The florist’s tone and manner were friendly and solicitous, a practiced art. But when I proceeded to give her my credit card information, there was a silence on the other end after she confirmed the spelling of my name. “Is this some kind of a sick joke?” she asked, her voice hardening and distant, as if she were holding the phone away from her ear in anticipation of hanging up. I told her it was not. “I can’t help you,” she said, the last words barely audible before she went ahead and killed the connection.
The reporters were still stalking me, camped on the street outside Cass’s house. I haven’t been able to work sinc
e my arrest on Monday, though I tried after returning home when the bail was posted, thinking (hoping) that sitting in front of the easel with my palette would transport me, the way it always has, to the state of suspension I only ever achieve when I’m painting and that I need more desperately, now, than ever before. Of course, it didn’t work. What’s happening to me now—what’s happening to all of us—defies transcendence.

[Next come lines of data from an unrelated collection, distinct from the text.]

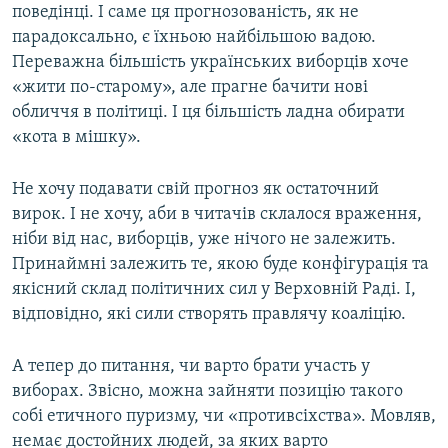
поведінці. І саме ця прогнозованість, як не
парадоксально, є їхньою найбільшою вадою.
Переважна більшість українських виборців хоче
«жити по-старому», але прагне бачити нові
обличчя в політиці. І ця більшість ладна обирати
«кота в мішку».
Не хочу подавати свій прогноз як остаточний
вирок. І не хочу, аби в читачів склалося враження,
ніби від нас, виборців, уже нічого не залежить.
Принаймні залежить те, якою буде конфігурація та
якісний склад політичних сил у Верховній Раді. І,
відповідно, які сили створять правлячу коаліцію.
А тепер до питання, чи варто брати участь у
виборах. Звісно, можна зайняти позицію такого
собі етичного пуризму, чи «противсіхства». Мовляв,
немає достойних людей, за яких варто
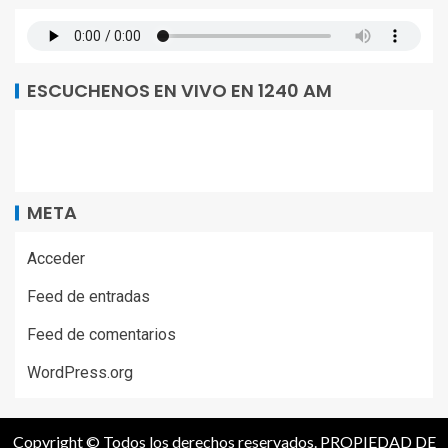
ESCUCHENOS EN VIVO EN 1240 AM
META
Acceder
Feed de entradas
Feed de comentarios
WordPress.org
Copyright © Todos los derechos reservados. PROPIEDAD DE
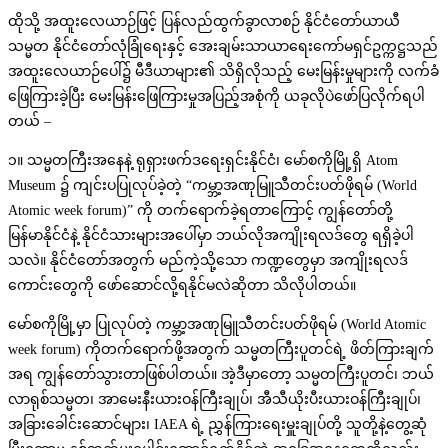
ထိုသို့ အထူးလေယာဉ်ဖြင့် ပြန်လည်ထွက်ခွာလာစဉ် နိုင်ငံတော်ယာယီ
သမ္မတ နိုင်ငံတော်လုံခြုံရေးနှင့် အေးချမ်းသာယာရေးကော်မရှင်ဥက္ကဋ္ဌသည်
အထူးလေယာဉ်ပေါ်၌ မီဒီယာများ၏ သိရှိလိုသည့် မေးမြန်းမှုများကို လက်ခံ
ဖြေကြားခဲ့ပြီး မေးမြန်းဖြေကြားမှုအပြည့်အစုံကို ယခုလိုပဲဖော်ပြလိုက်ရပါ
တယ် –
၁။ သမ္မတကြီးအနေနဲ့ ရုရှားဖက်ဒရေးရှင်းနိုင်ငံ၊ မော်စကိုမြို့ရှိ Atom
Museum ၌ ကျင်းပပြုလုပ်ခဲ့တဲ့ “ကမ္ဘာ့အဏုမြူသီတင်းပတ်ဖိုရမ် (World
Atomic week forum)” ကို တက်ရောက်ခဲ့ရတာကြောင့် ကျွန်တော်တို့
မြန်မာနိုင်ငံနဲ့ နိုင်ငံသားများအပေါ်မှာ ဘယ်လိုအကျိုးရလဒ်တွေ ရရှိခဲ့ပါ
သလဲ။ နိုင်ငံတော်အတွက် မည်ကဲ့သို့သော ကဏ္ဍတွေမှာ အကျိုးရလဒ်
ကောင်းတွေကို ဖော်ဆောင်လို့ရနိုင်မလဲဆိုတာ သိလိုပါတယ်။
မော်စကိုမြို့မှာ ပြုလုပ်တဲ့ ကမ္ဘာ့အဏုမြူသီတင်းပတ်ဖိုရမ် (World Atomic
week forum) ကိုတက်ရောက်ဖို့အတွက် သမ္မတကြီးပူတင်ရဲ့ ဖိတ်ကြားချက်
အရ ကျွန်တော်သွားတာဖြစ်ပါတယ်။ အဲ့ဒီမှာတော့ သမ္မတကြီးပူတင်၊ ဘယ်
လာရုစ်သမ္မတ၊ အာမေးနီးယားဝန်ကြီးချုပ်၊ အီသီယိုးပီးယားဝန်ကြီးချုပ်၊
အခြားခေါင်းဆောင်များ၊ IAEA ရဲ့ ညွှန်ကြားရေးမှူးချုပ်တို့ သူတို့နဲ့တွေ့ဆုံ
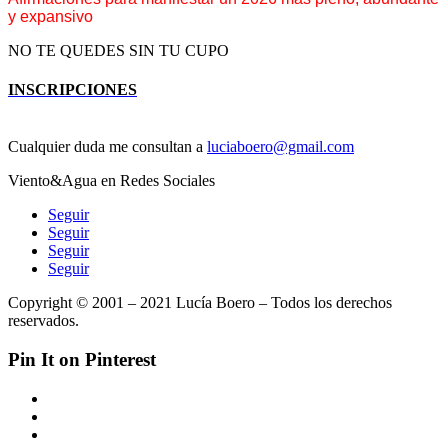
y expansivo
NO TE QUEDES SIN TU CUPO
INSCRIPCIONES
Cualquier duda me consultan a
luciaboero@gmail.com
Viento&Agua en Redes Sociales
Seguir
Seguir
Seguir
Seguir
Copyright © 2001 – 2021 Lucía Boero – Todos los derechos
reservados.
Pin It on Pinterest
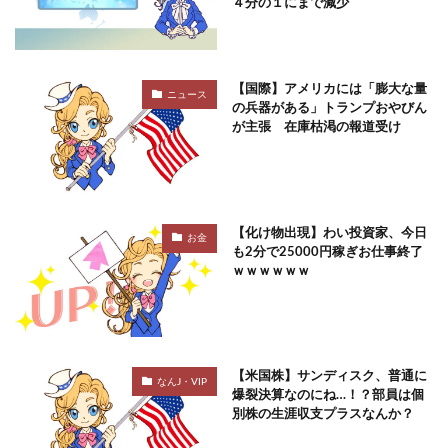
４分の１にまで減少
【国際】アメリカには「膨大な量
ニュース
の兵器がある」トランプおやびん
が主張 在庫枯渇の報道受け
【化け物出現】わい投資家、今日
お金
も2分で25000円稼ぎお仕事終了
ｗｗｗｗｗｗ
【米国株】サンディスク、普通に
なんJ・VIP
爆裂決算なのにね…！？部員は個
別株の生涯収支プラスなんか？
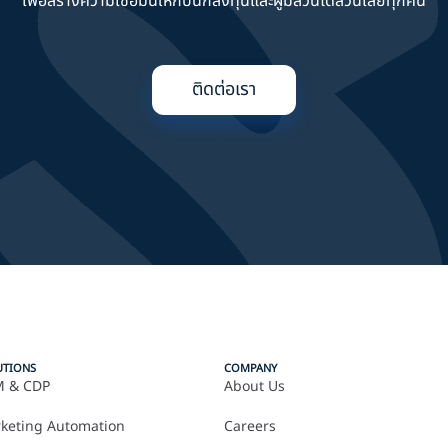
เพื่อสร้างความเชื่อมั่นให้กับนักลงทุนและผู้มีส่วนได้ส่วนเสียทุกคน
ติดต่อเรา
UTIONS
COMPANY
 & CDP
About Us
keting Automation
Careers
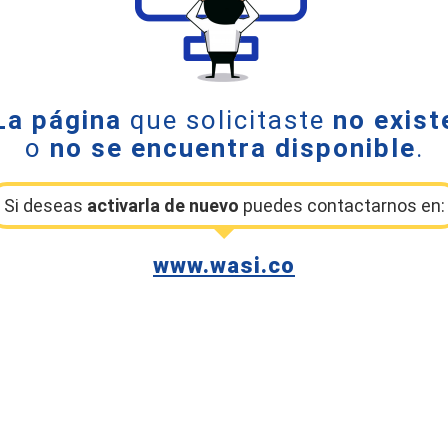
La página
que solicitaste
no exist
o
no se encuentra disponible
.
Si deseas
activarla de nuevo
puedes contactarnos en:
www.wasi.co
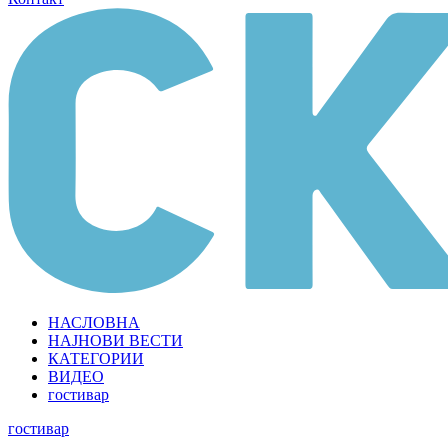
НАСЛОВНА
НАЈНОВИ ВЕСТИ
КАТЕГОРИИ
ВИДЕО
гостивар
гостивар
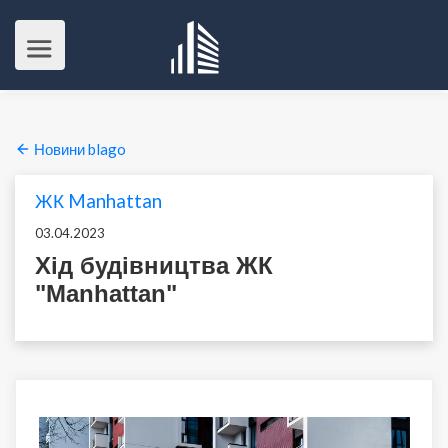
Новини blago
ЖК Manhattan
03.04.2023
Хід будівництва ЖК
"Manhattan"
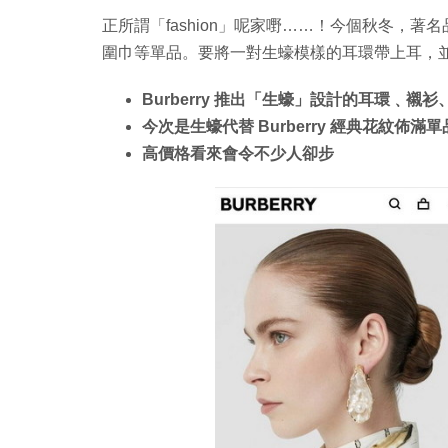
正所謂「fashion」呢家嘢……！今個秋冬，著名品
圍巾等單品。要將一對生蠔模樣的耳環帶上耳，並不
Burberry 推出「生蠔」設計的耳環﹑襯
今次是生蠔代替 Burberry 經典花紋佈滿單
高價格看來會令不少人卻步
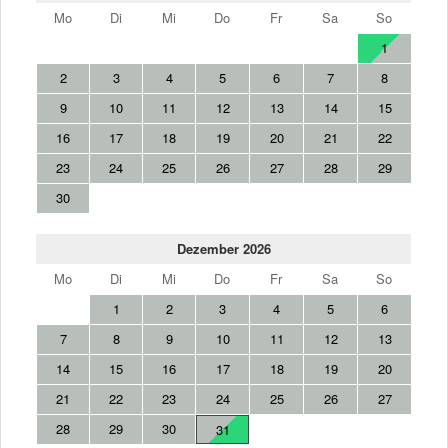
Mo
Di
Mi
Do
Fr
Sa
So
1
2
3
4
5
6
7
8
9
10
11
12
13
14
15
16
17
18
19
20
21
22
23
24
25
26
27
28
29
30
Dezember 2026
Mo
Di
Mi
Do
Fr
Sa
So
1
2
3
4
5
6
7
8
9
10
11
12
13
14
15
16
17
18
19
20
21
22
23
24
25
26
27
28
29
30
31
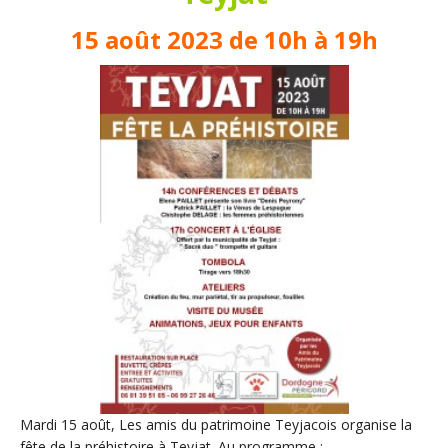
15 août 2023 de 10h à 19h
Mardi 15 août, Les amis du patrimoine Teyjacois organise la
fête de la préhistoire à Teyjat. Au programme :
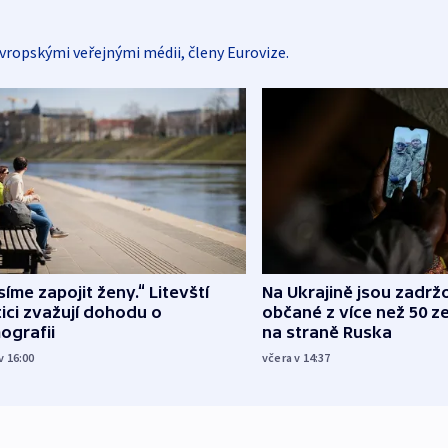
vropskými veřejnými médii, členy Eurovize.
íme zapojit ženy.“ Litevští
Na Ukrajině jsou zadrž
tici zvažují dohodu o
občané z více než 50 ze
ografii
na straně Ruska
v 16:00
včera v 14:37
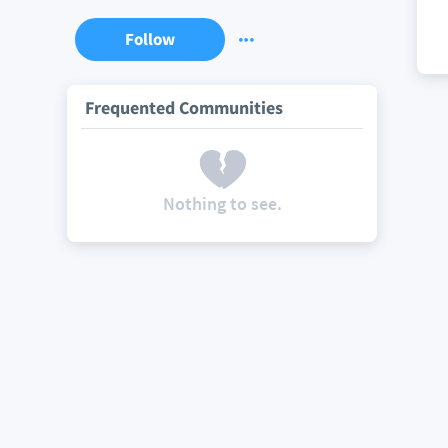
Follow
Frequented Communities
Nothing to see.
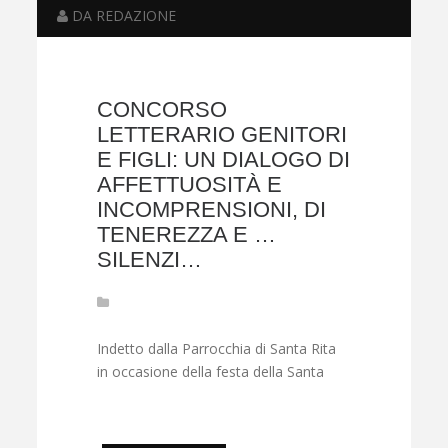
DA REDAZIONE
CONCORSO
LETTERARIO GENITORI
E FIGLI: UN DIALOGO DI
AFFETTUOSITÀ E
INCOMPRENSIONI, DI
TENEREZZA E …
SILENZI…
Indetto dalla Parrocchia di Santa Rita
in occasione della festa della Santa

After the florist rejected me, I called Violet and told her I was going crazy, alone in my apartment. “You have to get out of there,” she said. We’ve been speaking twice a day and it’s the only thing that’s saved me, along with the time I spend talking to Ramona about my case. The small bit of hope my lawyer’s given me, suggesting that I might survive this—be acquitted—has kept me sane.
If you can call it sane. Yesterday, when I went up to the attic and tried to work on the portrait of my father, I ended up dipping my thickest brush in alizarin crimson and, making a sustained sound in my throat I’d never heard or felt before (it scared me, even as it brought relief)—a sound I was sure the reporters would have called “savage” if they had heard it—I began streaking the windowpane, not stopping until the glass was completely covered. The attic was high enough that they wouldn’t see, but in some ways, I wished they could. I wanted witnesses to my torment. I wanted—I want—to be believed.
“Get out of there,” Violet told me again, when I went silent on the phone.
“That’s easy for you to say. How? Where?” I moved the curtain an inch to see that only two news trucks remained; the funeral itself, I realized, must be the day’s bigger story.